İktidar kontrolündeki araştırma şirketlerinin anketlerinde bile oran 40’ın üstüne çıktı.
(Bu süreçte Yeni Asya’nın yaptığı ısrarlı ve kararlı yayınların rolü gözden kaçmamalı.)
Gelinen noktada iktidar seçim kanununu değiştirerek konuyu en az bir yıl öteleme hesabı yapıyor. Ama bu hesabın tutup tutmayacağını gelişmeler, gidişat ve özellikle muhalefetin izleyeceği politika belirleyecek.
Evvelce de defaatle ifade ettiğimiz üzere, Millet İttifakına dahil olan ve katılması beklenen partilerin toplu halde seslendirecekleri bir erken seçim mesajı hem kamuoyunda mâkes bulur, hem iktidarı köşeye sıkıştırır.
Erken seçimi zorlamak için, 13 vekili istifa ettirerek anayasa gereği ara seçimi kaçınılmaz kılma alternatifi de yabana atılmamalı.

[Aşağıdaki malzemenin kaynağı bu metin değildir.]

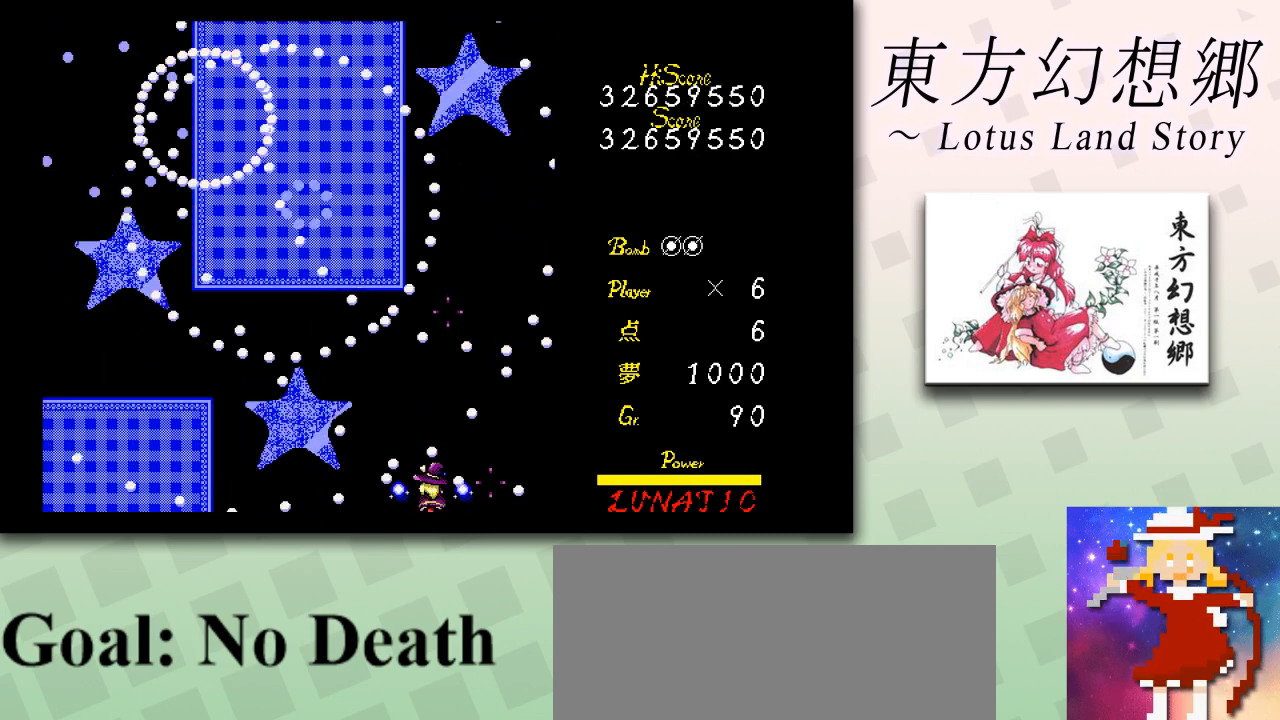
{"keys": ["shift", "up"], "events": [[125, "down", "down"], [208, "down", "up"], [500, "up", "down"]]}
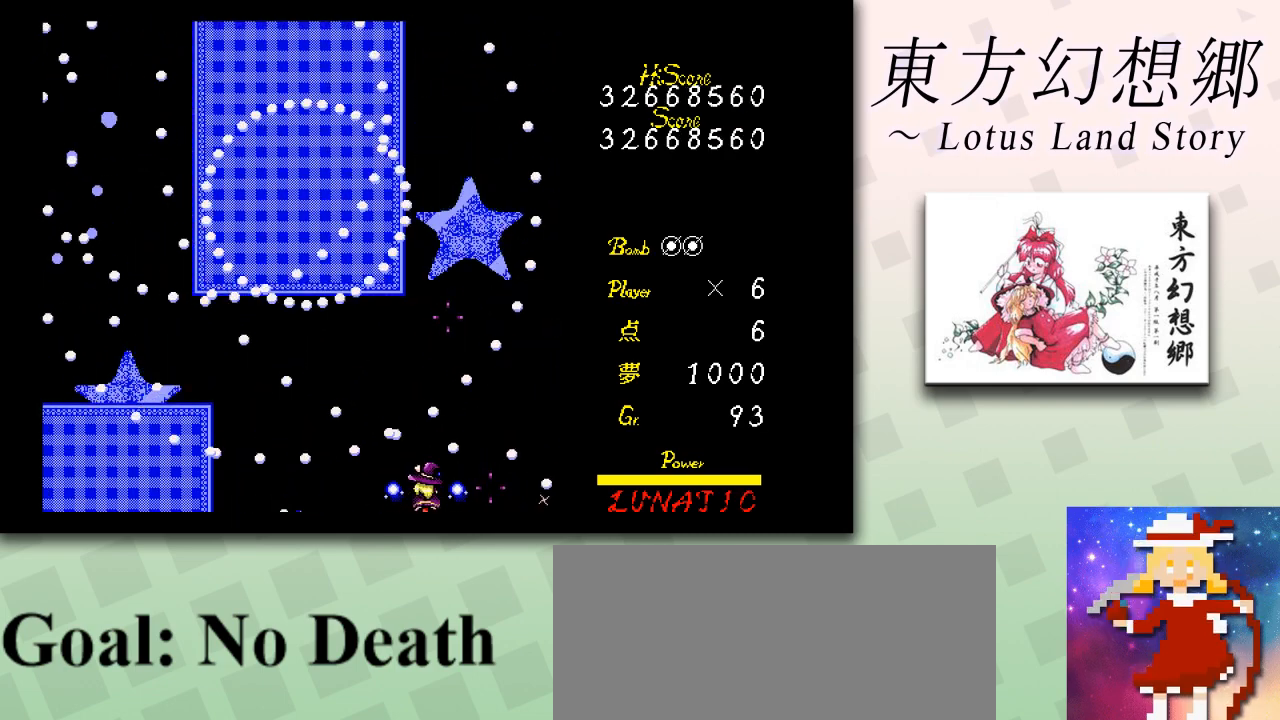
{"keys": ["down", "shift"], "events": [[42, "right", "down"], [84, "right", "up"], [167, "right", "down"], [209, "right", "up"], [250, "left", "down"], [292, "up", "up"], [334, "left", "up"], [376, "down", "down"]]}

Öte yandan, iktidarın bütün direnmesine rağmen seçim talebinin topluma giderek daha fazla mal olması ve ülkenin erken seçim atmosferine girmesi, süreci iyi yönetme sorumluluğunun artık muhalefete geçtiği yeni bir tablonun ortaya çıktığını gösteriyor.
Bu tabloda muhalefet dağınık ve kopuk bir görüntü vermemeli; çok sıkı bir irtibat, iletişim ve koordinasyon içinde hareket etmeli.
İktidara koz ve malzeme verecek hatalardan kaçınmalı; toplumun talep ve beklentilerine cevap verecek politikalar geliştirmeli.